**ACTION ITEM:**
An exact copy of the listing is required, with its pictures removed.

**SUPPLIED MATERIAL:**
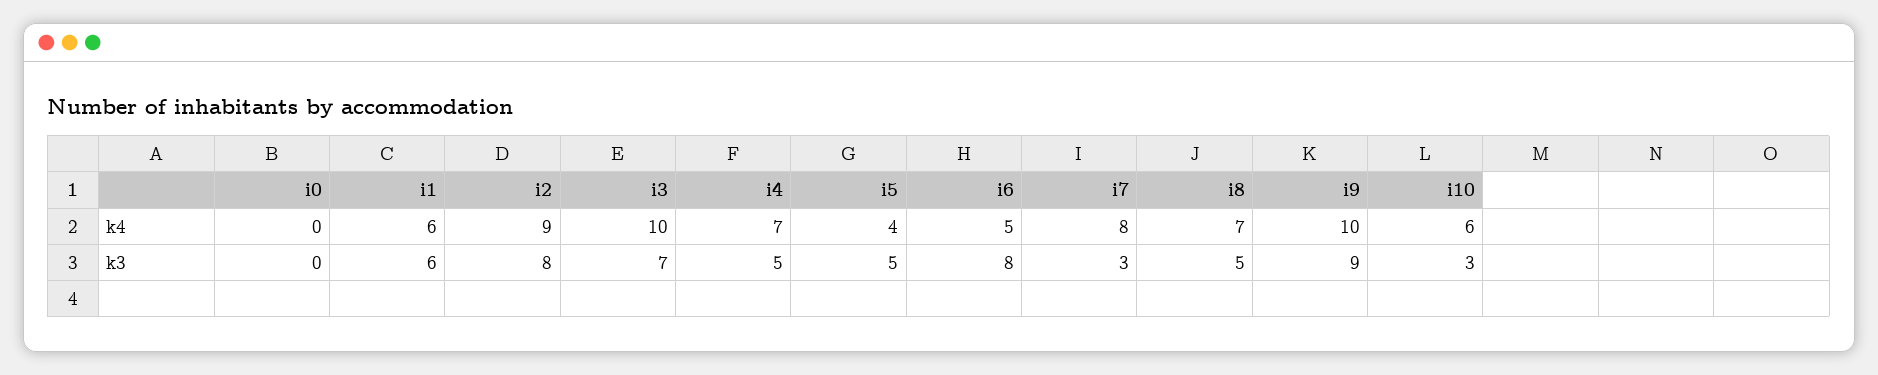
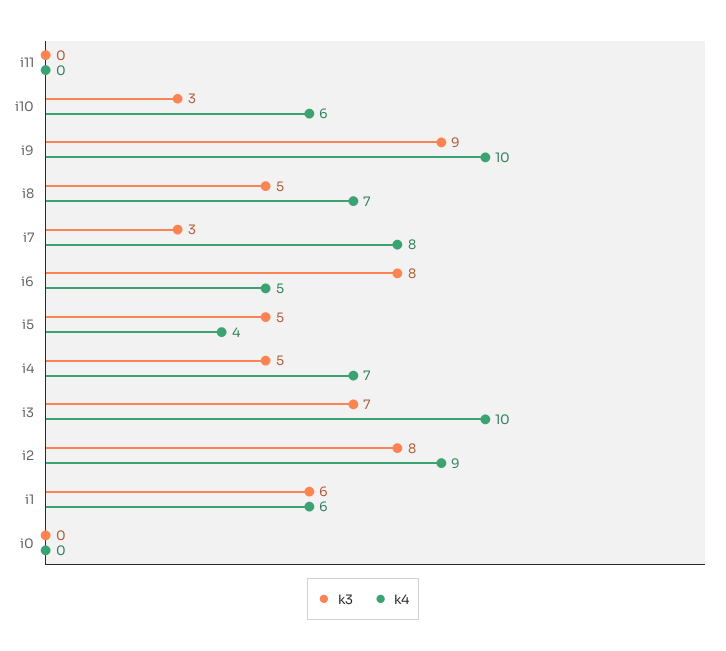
  {
    "k4": {
      "i0": 0,
      "i1": 6,
      "i2": 9,
      "i3": 10,
      "i4": 7,
      "i5": 4,
      "i6": 5,
      "i7": 8,
      "i8": 7,
      "i9": 10,
-     "i10": 6
+     "i10": 6,
+     "i11": 0
    },
    "k3": {
      "i0": 0,
      "i1": 6,
      "i2": 8,
      "i3": 7,
      "i4": 5,
      "i5": 5,
      "i6": 8,
      "i7": 3,
      "i8": 5,
      "i9": 9,
-     "i10": 3
+     "i10": 3,
+     "i11": 0
    }
  }

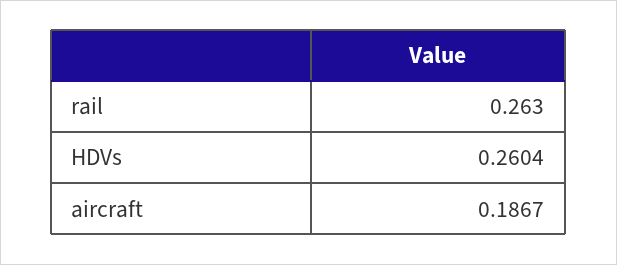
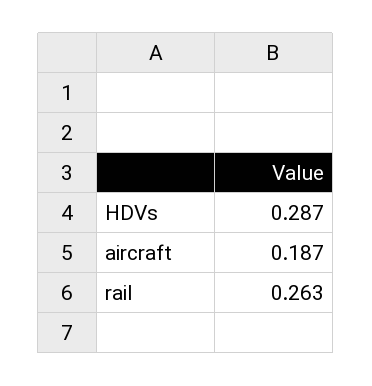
  {
    "rail": 0.263,
-   "HDVs": 0.2604,
+   "HDVs": 0.287,
    "aircraft": 0.1867
  }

**RESPONSE AREA:**
  {
    "k4": {
      "i0": 0,
      "i1": 6,
      "i2": 9,
      "i3": 10,
      "i4": 7,
      "i5": 4,
      "i6": 5,
      "i7": 8,
      "i8": 7,
      "i9": 10,
-     "i10": 6
+     "i10": 6,
+     "i11": 0
    },
    "k3": {
      "i0": 0,
      "i1": 6,
      "i2": 8,
      "i3": 7,
      "i4": 5,
      "i5": 5,
      "i6": 8,
      "i7": 3,
      "i8": 5,
      "i9": 9,
-     "i10": 3
+     "i10": 3,
+     "i11": 0
    }
  }

  {
    "rail": 0.263,
-   "HDVs": 0.2604,
+   "HDVs": 0.287,
    "aircraft": 0.1867
  }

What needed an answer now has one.